The case involved a contract executed on March 1, 2012, by a contractor, RTT Associates, Inc. (RTT), and the Georgia Department of Labor (DOL), whereby RTT was to develop certain computer software for the DOL by the completion date, June 30, 2012.  The contract required that amendments be in writing and fully executed by both parties.  Time was of the essence and RTT’s obligation under the contract survived the expiration or termination of the contract.

The contract contained four milestones RTT needed to achieve during the course of the project.  DOL made progress payments for the work involved in the first and second milestones, but claimed that the work involved in the second milestone was never completed.

During the execution of the contract, two changes were required by federal law that impacted the intended software design and increased the cost of the contract.  DOL executed the two changes through internal project change requests approved on June 12, 2012 and September 17, 2012, respectively.

The Court noted that neither of the change requests were provided to or executed by RTT.  Plus, no written amendments to the contract were executed to extend the completion date of the contract.  RTT also admitted to not completing the work before the written contract’s expiration date.

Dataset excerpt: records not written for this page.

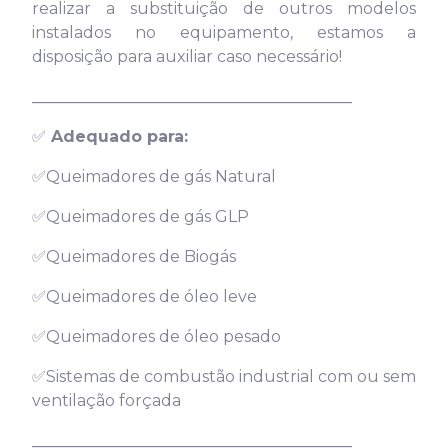
realizar a substituição de outros modelos
instalados no equipamento, estamos a
disposição para auxiliar caso necessário!
________________________________________
✅
Adequado para:
✅Queimadores de gás Natural
✅Queimadores de gás GLP
✅Queimadores de Biogás
✅Queimadores de óleo leve
✅Queimadores de óleo pesado
✅Sistemas de combustão industrial com ou sem
ventilação forçada
________________________________________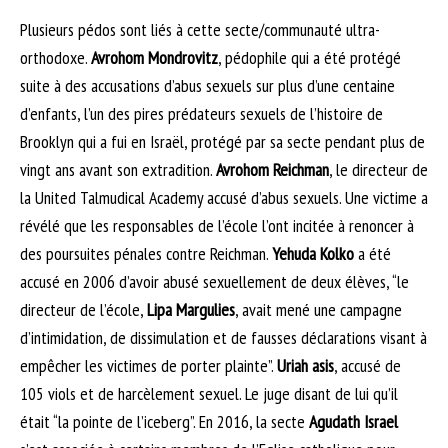
Plusieurs pédos sont liés à cette secte/communauté ultra-
orthodoxe.
Avrohom Mondrovitz
, pédophile qui a été protégé
suite à des accusations d’abus sexuels sur plus d’une centaine
d’enfants, l’un des pires prédateurs sexuels de l’histoire de
Brooklyn qui a fui en Israël, protégé par sa secte pendant plus de
vingt ans avant son extradition.
Avrohom Reichman
, le directeur de
la United Talmudical Academy accusé d’abus sexuels. Une victime a
révélé que les responsables de l’école l’ont incitée à renoncer à
des poursuites pénales contre Reichman.
Yehuda Kolko
a été
accusé en 2006 d’avoir abusé sexuellement de deux élèves, “le
directeur de l’école,
Lipa Margulies
, avait mené une campagne
d’intimidation, de dissimulation et de fausses déclarations visant à
empêcher les victimes de porter plainte”.
Uriah asis
, accusé de
105 viols et de harcèlement sexuel. Le juge disant de lui qu’il
était “la pointe de l’iceberg”. En 2016, la secte
Agudath Israel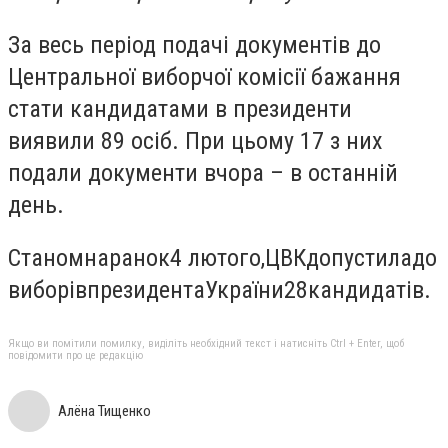
За весь період подачі документів до
Центральної виборчої комісії бажання
стати кандидатами в президенти
виявили 89 осіб. При цьому 17 з них
подали документи вчора – в останній
день.
Станом
на
ранок
4 лютого,
ЦВК
допустила
до
виборів
президента
України
28
кандидатів
.
Якщо ви помітили помилку, виділіть необхідний текст і натисніть Ctrl + Enter, щоб
повідомити про це редакцію
Алёна Тищенко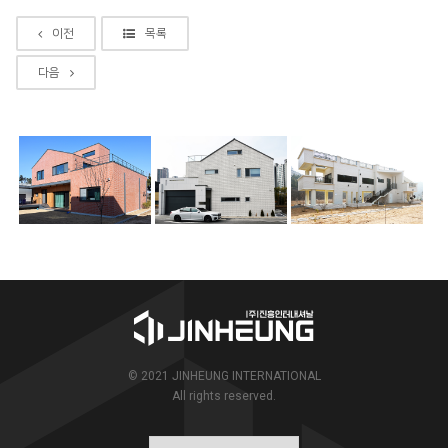
이전
목록
다음
© 2021 JINHEUNG INTERNATIONAL
All rights reserved.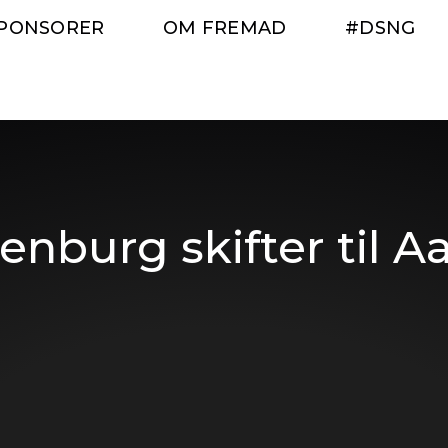
PONSORER
OM FREMAD
#DSNG
enburg skifter til A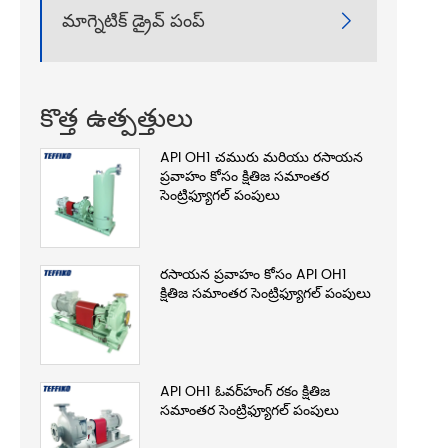
మాగ్నెటిక్ డ్రైవ్ పంప్

కొత్త ఉత్పత్తులు
API OH1 చమురు మరియు రసాయన
ప్రవాహం కోసం క్షితిజ సమాంతర
సెంట్రిఫ్యూగల్ పంపులు
రసాయన ప్రవాహం కోసం API OH1
క్షితిజ సమాంతర సెంట్రిఫ్యూగల్ పంపులు
API OH1 ఓవర్‌హంగ్ రకం క్షితిజ
సమాంతర సెంట్రిఫ్యూగల్ పంపులు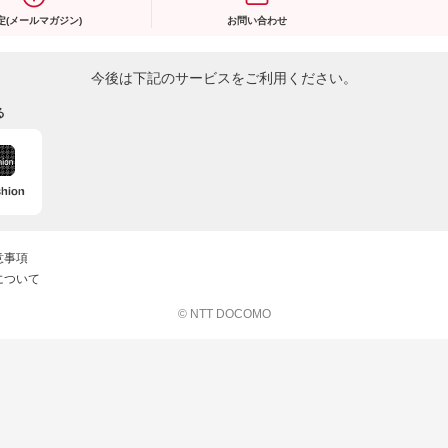
定(メールマガジン)
お問い合わせ
今後は下記のサービスをご利用ください。
る
意事項
について
© NTT DOCOMO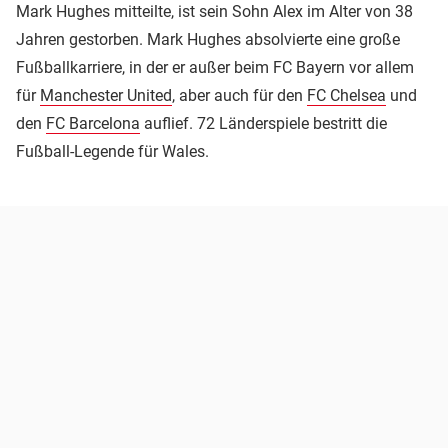
Mark Hughes mitteilte, ist sein Sohn Alex im Alter von 38
Jahren gestorben. Mark Hughes absolvierte eine große
Fußballkarriere, in der er außer beim FC Bayern vor allem
für
Manchester United
, aber auch für den
FC Chelsea
und
den
FC Barcelona
auflief. 72 Länderspiele bestritt die
Fußball-Legende für Wales.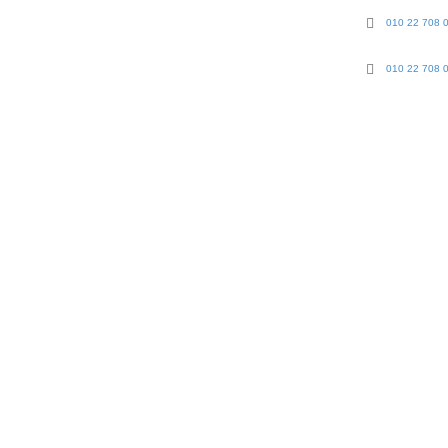
010 22 708 
010 22 708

The parties, however, continued to work together to develop a software product to meet DOL’s requirements.  The DOL notified RTT on April 3, 2013, that it was in breach of the contract for failing to deliver a product that complied with the contract requirements by the contract’s completion date.  The notification stated that the contract was terminated immediately and RTT was later informed that DOL would not utilize its software.

As a result, RTT filed suit, alleging that DOL breached the contract.  RTT asserted that DOL improperly terminated the contract since it was extended by the parties’ course of conduct and DOL’s internal writings.  DOL argued that RTT’s claims were barred by sovereign immunity since the contract was not extended or amended by a writing executed by both parties, as required by the contract.  The trial court ruled in favor of DOL, while the Court of Appeals, reversed, holding that issues of material fact remained as to whether the parties waived or extended the completion date.

The Supreme Court reversed the Court of Appeals’ ruling.  The Georgia Constitution states that a state agency’s sovereign immunity is waived only in actions for breach of a written contract or by an act of the General Assembly.  While the Court noted that under common law, contract terms may be modified by the parties without a writing, even when the contract provides that all modifications be in writing, the enforceability of a contract against the state is governed by the constitution and by statute, not common law.  Consequently, the Court of Appeals erred in extending common law rules of contract to create liability against the state for agreements that do not meet the in-writing requirements to waive sovereign immunity.  All conduct relied upon by RTT to support its argument that the parties waived the in-writing requirement of the contract occurred after the contract expired.  At that point, DOL’s waiver of sovereign immunity expired.  Therefore, RTT’s claims were barred by DOL’s sovereign immunity.